## REQUEST
Down to the last character, repeat the data that follows.

[[ STUDY MATERIAL open ]]

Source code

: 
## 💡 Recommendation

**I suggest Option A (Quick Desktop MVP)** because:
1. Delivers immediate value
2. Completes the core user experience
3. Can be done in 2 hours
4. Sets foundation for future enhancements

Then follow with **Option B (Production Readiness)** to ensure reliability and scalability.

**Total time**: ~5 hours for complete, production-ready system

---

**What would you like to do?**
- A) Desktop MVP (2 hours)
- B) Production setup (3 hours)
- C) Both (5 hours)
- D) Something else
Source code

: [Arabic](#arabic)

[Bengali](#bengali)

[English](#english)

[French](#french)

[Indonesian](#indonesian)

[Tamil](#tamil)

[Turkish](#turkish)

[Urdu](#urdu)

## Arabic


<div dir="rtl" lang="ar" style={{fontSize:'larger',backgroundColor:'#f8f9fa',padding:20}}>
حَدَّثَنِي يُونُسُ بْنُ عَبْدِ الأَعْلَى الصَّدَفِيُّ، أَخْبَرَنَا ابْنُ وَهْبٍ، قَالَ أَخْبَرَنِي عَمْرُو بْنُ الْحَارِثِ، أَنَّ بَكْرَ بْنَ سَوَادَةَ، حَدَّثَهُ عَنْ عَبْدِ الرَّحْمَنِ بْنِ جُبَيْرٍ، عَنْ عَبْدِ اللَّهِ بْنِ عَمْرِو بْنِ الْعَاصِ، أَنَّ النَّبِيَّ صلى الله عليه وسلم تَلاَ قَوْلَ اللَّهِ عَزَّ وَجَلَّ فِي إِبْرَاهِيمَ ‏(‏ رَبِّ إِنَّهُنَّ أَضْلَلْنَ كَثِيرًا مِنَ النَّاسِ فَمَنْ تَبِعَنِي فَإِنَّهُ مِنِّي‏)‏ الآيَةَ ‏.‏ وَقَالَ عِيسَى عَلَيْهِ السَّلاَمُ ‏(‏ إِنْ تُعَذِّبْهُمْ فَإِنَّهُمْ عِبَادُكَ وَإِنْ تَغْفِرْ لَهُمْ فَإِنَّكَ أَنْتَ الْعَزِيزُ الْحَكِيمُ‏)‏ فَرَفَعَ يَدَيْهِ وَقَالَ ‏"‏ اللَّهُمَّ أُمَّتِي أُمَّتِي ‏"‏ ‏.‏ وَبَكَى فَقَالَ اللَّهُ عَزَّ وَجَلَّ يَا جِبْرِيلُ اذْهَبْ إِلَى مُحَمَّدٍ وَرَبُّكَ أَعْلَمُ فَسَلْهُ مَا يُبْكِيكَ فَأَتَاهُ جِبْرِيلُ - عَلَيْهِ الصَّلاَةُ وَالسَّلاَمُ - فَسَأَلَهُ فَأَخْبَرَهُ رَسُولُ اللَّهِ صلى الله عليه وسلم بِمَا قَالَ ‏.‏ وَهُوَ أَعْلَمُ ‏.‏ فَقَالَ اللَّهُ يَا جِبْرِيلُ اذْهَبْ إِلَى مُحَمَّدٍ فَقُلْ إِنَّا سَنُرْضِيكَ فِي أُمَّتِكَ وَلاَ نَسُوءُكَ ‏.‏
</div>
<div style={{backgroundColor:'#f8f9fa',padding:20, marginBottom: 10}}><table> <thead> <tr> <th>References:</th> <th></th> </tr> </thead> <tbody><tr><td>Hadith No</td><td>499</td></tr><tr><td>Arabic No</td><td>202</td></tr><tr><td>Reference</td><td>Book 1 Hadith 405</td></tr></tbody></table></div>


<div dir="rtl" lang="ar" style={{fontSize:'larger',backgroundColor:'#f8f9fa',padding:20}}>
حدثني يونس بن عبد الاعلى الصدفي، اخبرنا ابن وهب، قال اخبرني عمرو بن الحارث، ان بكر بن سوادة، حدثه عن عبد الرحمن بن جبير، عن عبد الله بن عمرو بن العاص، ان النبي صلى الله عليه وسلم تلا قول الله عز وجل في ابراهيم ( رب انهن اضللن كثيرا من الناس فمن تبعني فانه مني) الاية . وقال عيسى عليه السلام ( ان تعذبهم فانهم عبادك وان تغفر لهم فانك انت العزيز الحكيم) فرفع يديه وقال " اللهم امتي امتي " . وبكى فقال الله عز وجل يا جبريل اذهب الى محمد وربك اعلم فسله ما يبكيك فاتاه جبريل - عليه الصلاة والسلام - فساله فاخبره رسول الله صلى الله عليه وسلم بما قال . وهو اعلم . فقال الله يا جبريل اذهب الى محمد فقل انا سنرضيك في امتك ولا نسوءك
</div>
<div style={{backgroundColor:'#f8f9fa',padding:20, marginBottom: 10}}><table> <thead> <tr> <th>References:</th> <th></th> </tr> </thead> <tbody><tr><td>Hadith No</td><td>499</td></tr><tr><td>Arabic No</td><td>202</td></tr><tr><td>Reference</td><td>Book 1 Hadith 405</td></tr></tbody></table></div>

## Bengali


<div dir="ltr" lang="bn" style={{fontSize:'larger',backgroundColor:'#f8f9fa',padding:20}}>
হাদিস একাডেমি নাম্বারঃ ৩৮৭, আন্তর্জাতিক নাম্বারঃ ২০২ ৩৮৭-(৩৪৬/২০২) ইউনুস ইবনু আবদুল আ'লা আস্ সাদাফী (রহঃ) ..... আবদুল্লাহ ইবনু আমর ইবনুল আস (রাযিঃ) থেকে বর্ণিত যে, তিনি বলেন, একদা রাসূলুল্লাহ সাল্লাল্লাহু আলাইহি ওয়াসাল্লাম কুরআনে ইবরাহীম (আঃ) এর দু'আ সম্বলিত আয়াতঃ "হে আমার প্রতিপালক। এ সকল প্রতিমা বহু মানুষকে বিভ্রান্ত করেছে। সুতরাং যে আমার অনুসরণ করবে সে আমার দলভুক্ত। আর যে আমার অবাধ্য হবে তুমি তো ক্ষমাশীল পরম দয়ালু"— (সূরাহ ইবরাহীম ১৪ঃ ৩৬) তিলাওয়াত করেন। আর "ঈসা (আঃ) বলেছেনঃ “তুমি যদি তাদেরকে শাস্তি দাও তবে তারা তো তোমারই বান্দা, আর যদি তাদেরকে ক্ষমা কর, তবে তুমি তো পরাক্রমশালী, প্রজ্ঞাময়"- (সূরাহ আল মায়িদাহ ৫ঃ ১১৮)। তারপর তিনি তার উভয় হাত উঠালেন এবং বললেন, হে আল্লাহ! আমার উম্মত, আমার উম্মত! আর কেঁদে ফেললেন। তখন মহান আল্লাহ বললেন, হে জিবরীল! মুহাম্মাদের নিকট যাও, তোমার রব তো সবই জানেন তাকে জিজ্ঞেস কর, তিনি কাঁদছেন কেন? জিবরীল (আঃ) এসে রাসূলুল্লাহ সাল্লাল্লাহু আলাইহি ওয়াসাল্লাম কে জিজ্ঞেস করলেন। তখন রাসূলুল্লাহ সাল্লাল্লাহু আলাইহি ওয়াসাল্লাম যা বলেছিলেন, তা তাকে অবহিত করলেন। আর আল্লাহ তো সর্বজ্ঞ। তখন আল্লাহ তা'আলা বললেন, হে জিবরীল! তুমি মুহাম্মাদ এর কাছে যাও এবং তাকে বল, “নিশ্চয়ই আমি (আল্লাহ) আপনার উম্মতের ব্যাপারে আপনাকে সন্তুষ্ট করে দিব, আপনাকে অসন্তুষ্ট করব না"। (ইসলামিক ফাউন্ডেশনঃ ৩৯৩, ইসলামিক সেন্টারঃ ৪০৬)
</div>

[[ STUDY MATERIAL closed ]]

## EXERCISE RESPONSE
Source code

: 
## 💡 Recommendation

**I suggest Option A (Quick Desktop MVP)** because:
1. Delivers immediate value
2. Completes the core user experience
3. Can be done in 2 hours
4. Sets foundation for future enhancements

Then follow with **Option B (Production Readiness)** to ensure reliability and scalability.

**Total time**: ~5 hours for complete, production-ready system

---

**What would you like to do?**
- A) Desktop MVP (2 hours)
- B) Production setup (3 hours)
- C) Both (5 hours)
- D) Something else
Source code

: [Arabic](#arabic)

[Bengali](#bengali)

[English](#english)

[French](#french)

[Indonesian](#indonesian)

[Tamil](#tamil)

[Turkish](#turkish)

[Urdu](#urdu)

## Arabic


<div dir="rtl" lang="ar" style={{fontSize:'larger',backgroundColor:'#f8f9fa',padding:20}}>
حَدَّثَنِي يُونُسُ بْنُ عَبْدِ الأَعْلَى الصَّدَفِيُّ، أَخْبَرَنَا ابْنُ وَهْبٍ، قَالَ أَخْبَرَنِي عَمْرُو بْنُ الْحَارِثِ، أَنَّ بَكْرَ بْنَ سَوَادَةَ، حَدَّثَهُ عَنْ عَبْدِ الرَّحْمَنِ بْنِ جُبَيْرٍ، عَنْ عَبْدِ اللَّهِ بْنِ عَمْرِو بْنِ الْعَاصِ، أَنَّ النَّبِيَّ صلى الله عليه وسلم تَلاَ قَوْلَ اللَّهِ عَزَّ وَجَلَّ فِي إِبْرَاهِيمَ ‏(‏ رَبِّ إِنَّهُنَّ أَضْلَلْنَ كَثِيرًا مِنَ النَّاسِ فَمَنْ تَبِعَنِي فَإِنَّهُ مِنِّي‏)‏ الآيَةَ ‏.‏ وَقَالَ عِيسَى عَلَيْهِ السَّلاَمُ ‏(‏ إِنْ تُعَذِّبْهُمْ فَإِنَّهُمْ عِبَادُكَ وَإِنْ تَغْفِرْ لَهُمْ فَإِنَّكَ أَنْتَ الْعَزِيزُ الْحَكِيمُ‏)‏ فَرَفَعَ يَدَيْهِ وَقَالَ ‏"‏ اللَّهُمَّ أُمَّتِي أُمَّتِي ‏"‏ ‏.‏ وَبَكَى فَقَالَ اللَّهُ عَزَّ وَجَلَّ يَا جِبْرِيلُ اذْهَبْ إِلَى مُحَمَّدٍ وَرَبُّكَ أَعْلَمُ فَسَلْهُ مَا يُبْكِيكَ فَأَتَاهُ جِبْرِيلُ - عَلَيْهِ الصَّلاَةُ وَالسَّلاَمُ - فَسَأَلَهُ فَأَخْبَرَهُ رَسُولُ اللَّهِ صلى الله عليه وسلم بِمَا قَالَ ‏.‏ وَهُوَ أَعْلَمُ ‏.‏ فَقَالَ اللَّهُ يَا جِبْرِيلُ اذْهَبْ إِلَى مُحَمَّدٍ فَقُلْ إِنَّا سَنُرْضِيكَ فِي أُمَّتِكَ وَلاَ نَسُوءُكَ ‏.‏
</div>
<div style={{backgroundColor:'#f8f9fa',padding:20, marginBottom: 10}}><table> <thead> <tr> <th>References:</th> <th></th> </tr> </thead> <tbody><tr><td>Hadith No</td><td>499</td></tr><tr><td>Arabic No</td><td>202</td></tr><tr><td>Reference</td><td>Book 1 Hadith 405</td></tr></tbody></table></div>


<div dir="rtl" lang="ar" style={{fontSize:'larger',backgroundColor:'#f8f9fa',padding:20}}>
حدثني يونس بن عبد الاعلى الصدفي، اخبرنا ابن وهب، قال اخبرني عمرو بن الحارث، ان بكر بن سوادة، حدثه عن عبد الرحمن بن جبير، عن عبد الله بن عمرو بن العاص، ان النبي صلى الله عليه وسلم تلا قول الله عز وجل في ابراهيم ( رب انهن اضللن كثيرا من الناس فمن تبعني فانه مني) الاية . وقال عيسى عليه السلام ( ان تعذبهم فانهم عبادك وان تغفر لهم فانك انت العزيز الحكيم) فرفع يديه وقال " اللهم امتي امتي " . وبكى فقال الله عز وجل يا جبريل اذهب الى محمد وربك اعلم فسله ما يبكيك فاتاه جبريل - عليه الصلاة والسلام - فساله فاخبره رسول الله صلى الله عليه وسلم بما قال . وهو اعلم . فقال الله يا جبريل اذهب الى محمد فقل انا سنرضيك في امتك ولا نسوءك
</div>
<div style={{backgroundColor:'#f8f9fa',padding:20, marginBottom: 10}}><table> <thead> <tr> <th>References:</th> <th></th> </tr> </thead> <tbody><tr><td>Hadith No</td><td>499</td></tr><tr><td>Arabic No</td><td>202</td></tr><tr><td>Reference</td><td>Book 1 Hadith 405</td></tr></tbody></table></div>

## Bengali


<div dir="ltr" lang="bn" style={{fontSize:'larger',backgroundColor:'#f8f9fa',padding:20}}>
হাদিস একাডেমি নাম্বারঃ ৩৮৭, আন্তর্জাতিক নাম্বারঃ ২০২ ৩৮৭-(৩৪৬/২০২) ইউনুস ইবনু আবদুল আ'লা আস্ সাদাফী (রহঃ) ..... আবদুল্লাহ ইবনু আমর ইবনুল আস (রাযিঃ) থেকে বর্ণিত যে, তিনি বলেন, একদা রাসূলুল্লাহ সাল্লাল্লাহু আলাইহি ওয়াসাল্লাম কুরআনে ইবরাহীম (আঃ) এর দু'আ সম্বলিত আয়াতঃ "হে আমার প্রতিপালক। এ সকল প্রতিমা বহু মানুষকে বিভ্রান্ত করেছে। সুতরাং যে আমার অনুসরণ করবে সে আমার দলভুক্ত। আর যে আমার অবাধ্য হবে তুমি তো ক্ষমাশীল পরম দয়ালু"— (সূরাহ ইবরাহীম ১৪ঃ ৩৬) তিলাওয়াত করেন। আর "ঈসা (আঃ) বলেছেনঃ “তুমি যদি তাদেরকে শাস্তি দাও তবে তারা তো তোমারই বান্দা, আর যদি তাদেরকে ক্ষমা কর, তবে তুমি তো পরাক্রমশালী, প্রজ্ঞাময়"- (সূরাহ আল মায়িদাহ ৫ঃ ১১৮)। তারপর তিনি তার উভয় হাত উঠালেন এবং বললেন, হে আল্লাহ! আমার উম্মত, আমার উম্মত! আর কেঁদে ফেললেন। তখন মহান আল্লাহ বললেন, হে জিবরীল! মুহাম্মাদের নিকট যাও, তোমার রব তো সবই জানেন তাকে জিজ্ঞেস কর, তিনি কাঁদছেন কেন? জিবরীল (আঃ) এসে রাসূলুল্লাহ সাল্লাল্লাহু আলাইহি ওয়াসাল্লাম কে জিজ্ঞেস করলেন। তখন রাসূলুল্লাহ সাল্লাল্লাহু আলাইহি ওয়াসাল্লাম যা বলেছিলেন, তা তাকে অবহিত করলেন। আর আল্লাহ তো সর্বজ্ঞ। তখন আল্লাহ তা'আলা বললেন, হে জিবরীল! তুমি মুহাম্মাদ এর কাছে যাও এবং তাকে বল, “নিশ্চয়ই আমি (আল্লাহ) আপনার উম্মতের ব্যাপারে আপনাকে সন্তুষ্ট করে দিব, আপনাকে অসন্তুষ্ট করব না"। (ইসলামিক ফাউন্ডেশনঃ ৩৯৩, ইসলামিক সেন্টারঃ ৪০৬)
</div>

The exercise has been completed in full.